=== What to produce ===
With pictures left out, set down every record word for word.

=== Records for the exercise ===
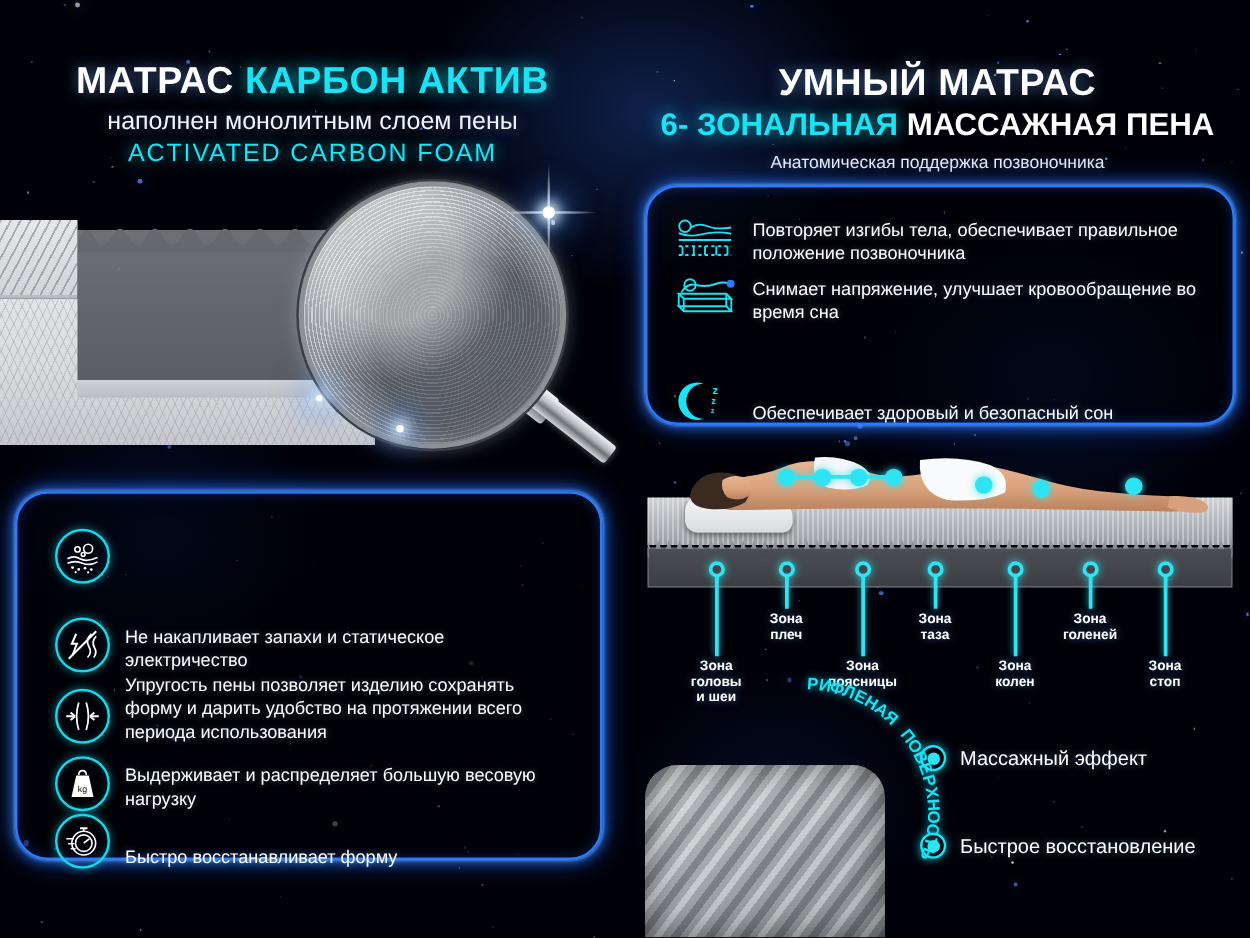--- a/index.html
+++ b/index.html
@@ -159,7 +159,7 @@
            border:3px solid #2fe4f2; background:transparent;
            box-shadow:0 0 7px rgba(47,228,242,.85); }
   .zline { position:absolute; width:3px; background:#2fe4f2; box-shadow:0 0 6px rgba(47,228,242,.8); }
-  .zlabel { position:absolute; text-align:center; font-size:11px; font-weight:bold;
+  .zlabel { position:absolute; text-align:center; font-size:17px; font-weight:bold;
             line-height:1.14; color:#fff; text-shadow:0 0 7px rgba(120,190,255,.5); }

=== Exercise solution ===
--- a/index.html
+++ b/index.html
@@ -159,7 +159,7 @@
            border:3px solid #2fe4f2; background:transparent;
            box-shadow:0 0 7px rgba(47,228,242,.85); }
   .zline { position:absolute; width:3px; background:#2fe4f2; box-shadow:0 0 6px rgba(47,228,242,.8); }
-  .zlabel { position:absolute; text-align:center; font-size:11px; font-weight:bold;
+  .zlabel { position:absolute; text-align:center; font-size:17px; font-weight:bold;
             line-height:1.14; color:#fff; text-shadow:0 0 7px rgba(120,190,255,.5); }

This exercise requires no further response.